Last week I saw this blog entry come through my RSS reader – Digital Learning Now Shows State Progress. If you aren’t familiar with this, it is the annual ranking of how states are progressing in implementing the neo-liberals agenda of education and digital education. Believe it or not, that is the nice or politically correct description of the rankings.
The honest description is that it is a ranking of how easy companies can come in, set-up shop, get approval for sub-standard online programs, and then rape and pillage public education.
Either way, it isn’t an actual ranking of how well states are doing with digital learning!
Now the actual report for 2013 is available at http://reportcard.digitallearningnow.com/wp-content/uploads/2014/02/DLN_ReportCard_FINAL.pdf and the press release is available at http://www.digitallearningnow.com/press-release/2013-digital-learning-report-card-signals-progress-in-high-quality-digital-learning-options/.
The new state-by-state map isn’t available yet, but you can access the 2012 one at http://www.digitallearningnow.com/reportcard/#grade0. It is interesting to actually look at individual state profiles.
I see that my current state, Connecticut, was dead last in 2012. I’m kind of proud of my new state for that fact. It is interesting to note some of the individual statements that each state is graded on.
2. All students must complete at least one online course to earn a high school diploma.
Limited research that is available indicates that learning at a distance in the K-12 environment has little, and even a negative, effect on their ability to learn at a distance later in life.

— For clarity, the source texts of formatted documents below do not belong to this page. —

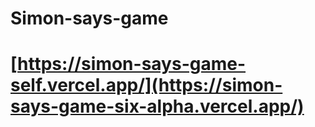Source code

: # Simon-says-game
# [https://simon-says-game-self.vercel.app/](https://simon-says-game-six-alpha.vercel.app/)
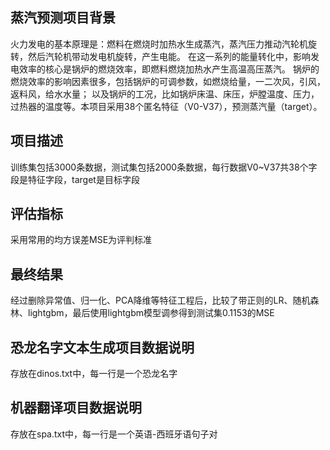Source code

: ## 蒸汽预测项目背景

火力发电的基本原理是：燃料在燃烧时加热水生成蒸汽，蒸汽压力推动汽轮机旋转，然后汽轮机带动发电机旋转，产生电能。 在这一系列的能量转化中，影响发电效率的核心是锅炉的燃烧效率，即燃料燃烧加热水产生高温高压蒸汽。 锅炉的燃烧效率的影响因素很多，包括锅炉的可调参数，如燃烧给量，一二次风，引风，返料风，给水水量； 以及锅炉的工况，比如锅炉床温、床压，炉膛温度、压力，过热器的温度等。本项目采用38个匿名特征（V0-V37），预测蒸汽量（target）。

## 项目描述

训练集包括3000条数据，测试集包括2000条数据，每行数据V0~V37共38个字段是特征字段，target是目标字段

## 评估指标

采用常用的均方误差MSE为评判标准

## 最终结果
经过删除异常值、归一化、PCA降维等特征工程后，比较了带正则的LR、随机森林、lightgbm，最后使用lightgbm模型调参得到测试集0.1153的MSE


## 恐龙名字文本生成项目数据说明

存放在dinos.txt中，每一行是一个恐龙名字

## 机器翻译项目数据说明

存放在spa.txt中，每一行是一个英语-西班牙语句子对
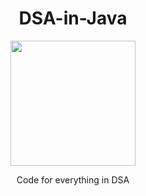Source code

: <h1 align="center">DSA-in-Java</h1>

<p align="center">
  <img src="https://www.batoi.com/pub/assets/2021/04/01/bfs-animation.gif" width="200">
</p>

<p align = "center">Code for everything in DSA</p>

4. No school district may restrict student enrollment in full-time online school or in an individual online course through enrollment caps or geographic boundaries.
Research has shown that full-time online programs that have a managed growth and/or limited geographic reach have much greater success than those without either.

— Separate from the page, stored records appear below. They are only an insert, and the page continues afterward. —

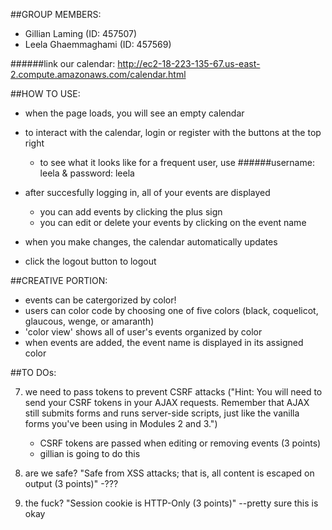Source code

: ##GROUP MEMBERS:

* Gillian Laming (ID: 457507)
* Leela Ghaemmaghami (ID: 457569)

######link our calendar: http://ec2-18-223-135-67.us-east-2.compute.amazonaws.com/calendar.html

##HOW TO USE:
* when the page loads, you will see an empty calendar
* to interact with the calendar, login or register with the buttons at the top right
    - to see what it looks like for a frequent user, use 
######username: leela & password: leela

* after succesfully logging in, all of your events are displayed
    - you can add events by clicking the plus sign
    - you can edit or delete your events by clicking on the event name
* when you make changes, the calendar automatically updates
* click the logout button to logout

##CREATIVE PORTION:
* events can be catergorized by color!
* users can color code by choosing one of five colors (black, coquelicot, glaucous, wenge, or amaranth)
* 'color view' shows all of user's events organized by color
* when events are added, the event name is displayed in its assigned color

##TO DOs:

7. we need to pass tokens to prevent CSRF attacks ("Hint: You will need to send your CSRF tokens in your AJAX requests. Remember that AJAX still submits forms and runs server-side scripts, just like the vanilla forms you've been using in Modules 2 and 3.")
    - CSRF tokens are passed when editing or removing events (3 points)
    - gillian is going to do this

9. are we safe? "Safe from XSS attacks; that is, all content is escaped on output (3 points)" -???

11. the fuck? "Session cookie is HTTP-Only (3 points)" --pretty sure this is okay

13. No additional burdens are placed on the approval and procurement processes for digital content beyond those for print content.
23. Online providers, including virtual charter schools, full-time online providers, and individual online course providers, are allowed to appeal decisions or revise and resubmit their applications after a denial.
24. multiple opportunities during the year are available for virtual charter schools, full-time online providers, and individual online course providers to apply for approval.
25. Approval of digital providers lasts for three or more years
History has shown that cyber charter providers have fought any additional regulations placed on them through initial and on-going approval. Yet, these criteria all run counter to a state’s ability to manage this criteria:
29. As determined by outcomes-based student-performance data, these poor performing schools and courses must be closed: a. virtual charter schools. b. full-time online schools. c. individual online course providers.
If there is little to no oversight and if it is almost impossible to block programs that have been shown to be of poor quality, it makes it difficult to closed or prevent poor performing schools.
34. The same per-pupil funding with the same payment process is provided to all virtual charter schools, full-time online schools, and individual online course providers, regardless of whether the school is public, charter, not-for-profit, or for-profit.
Research and ideologically-based policy documents, including those published by neo-liberal think tanks, have said that full-time online learning costs less. This is an effort to maximize profits, plain and simple.
Just more examples of how the neo-liberal agenda for K-12 online learning runs counter to available research.